Turkey’s Class Struggle

Higher visibility for Islam is the inevitable result of more democracy in Muslim-majority countries. So, rather than dwell on the problems of contemporary political Islam, which are certainly considerable, it would be more fruitful to look at Turkey’s conflicts from another, now distinctly unfashionable, perspective: class.

NEW YORK – One interpretation of the anti-government demonstrations now roiling Turkish cities is that they are a massive protest against political Islam. What began as a rally against official plans to raze a small park in the center of Istanbul to make way for a kitschy shopping mall quickly evolved into a conflict of values.

On the surface, the fight appears to represent two different visions of modern Turkey, secular versus religious, democratic versus authoritarian. Comparisons have been made with Occupy Wall Street.
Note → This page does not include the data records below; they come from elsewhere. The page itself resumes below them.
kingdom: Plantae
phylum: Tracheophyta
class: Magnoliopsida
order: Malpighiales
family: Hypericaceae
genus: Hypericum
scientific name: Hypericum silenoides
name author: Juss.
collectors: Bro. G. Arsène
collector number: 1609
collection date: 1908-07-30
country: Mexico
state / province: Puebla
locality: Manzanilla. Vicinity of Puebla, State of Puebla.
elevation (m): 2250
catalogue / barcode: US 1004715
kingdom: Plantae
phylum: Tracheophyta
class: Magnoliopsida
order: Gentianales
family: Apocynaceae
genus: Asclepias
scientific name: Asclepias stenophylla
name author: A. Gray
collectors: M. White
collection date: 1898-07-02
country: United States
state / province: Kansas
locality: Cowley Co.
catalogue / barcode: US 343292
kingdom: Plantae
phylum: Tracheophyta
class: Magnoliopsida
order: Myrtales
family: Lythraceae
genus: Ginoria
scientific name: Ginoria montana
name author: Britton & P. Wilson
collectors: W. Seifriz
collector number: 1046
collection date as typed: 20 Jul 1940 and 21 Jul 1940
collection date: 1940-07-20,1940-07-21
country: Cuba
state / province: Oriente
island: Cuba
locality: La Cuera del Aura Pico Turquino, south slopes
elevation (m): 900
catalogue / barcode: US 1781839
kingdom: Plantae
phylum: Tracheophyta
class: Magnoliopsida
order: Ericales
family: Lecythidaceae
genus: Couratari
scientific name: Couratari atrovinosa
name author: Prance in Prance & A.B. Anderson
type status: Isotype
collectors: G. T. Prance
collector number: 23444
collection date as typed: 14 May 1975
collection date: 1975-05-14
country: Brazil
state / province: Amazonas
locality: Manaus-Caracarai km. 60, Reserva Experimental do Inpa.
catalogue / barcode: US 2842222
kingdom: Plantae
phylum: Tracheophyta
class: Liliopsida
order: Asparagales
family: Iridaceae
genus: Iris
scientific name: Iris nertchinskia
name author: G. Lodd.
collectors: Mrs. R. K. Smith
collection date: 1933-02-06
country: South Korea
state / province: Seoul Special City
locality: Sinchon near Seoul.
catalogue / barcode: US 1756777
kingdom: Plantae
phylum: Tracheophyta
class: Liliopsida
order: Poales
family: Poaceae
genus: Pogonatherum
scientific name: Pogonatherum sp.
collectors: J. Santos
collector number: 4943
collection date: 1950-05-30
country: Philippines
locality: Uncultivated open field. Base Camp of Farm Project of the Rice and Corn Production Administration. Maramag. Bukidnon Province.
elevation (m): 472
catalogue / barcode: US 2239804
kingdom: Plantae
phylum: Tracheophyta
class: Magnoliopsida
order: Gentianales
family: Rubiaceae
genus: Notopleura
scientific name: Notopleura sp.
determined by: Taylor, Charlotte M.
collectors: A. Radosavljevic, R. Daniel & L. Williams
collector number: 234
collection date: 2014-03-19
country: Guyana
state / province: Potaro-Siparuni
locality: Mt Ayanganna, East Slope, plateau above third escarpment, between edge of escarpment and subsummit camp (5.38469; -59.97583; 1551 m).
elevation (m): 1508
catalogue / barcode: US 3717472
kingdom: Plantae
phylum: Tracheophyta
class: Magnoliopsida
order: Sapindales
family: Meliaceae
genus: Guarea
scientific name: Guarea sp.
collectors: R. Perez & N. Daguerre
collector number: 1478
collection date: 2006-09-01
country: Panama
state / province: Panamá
Some observers even speak of a “Turkish Spring.”

Clearly, many Turkish citizens, especially in the big cities, are sick of Prime Minister Recep Tayyip Erdoğan’s increasingly authoritarian style, his steely grip on the press, his taste for grandiose new mosques, the restrictions on alcohol, the arrests of political dissidents, and now the violent response to the demonstrations. People fear that sharia law will replace secular legislation, and that Islamism will spoil the fruits of Kemal Atatürk’s drive to modernize post-Ottoman Turkey.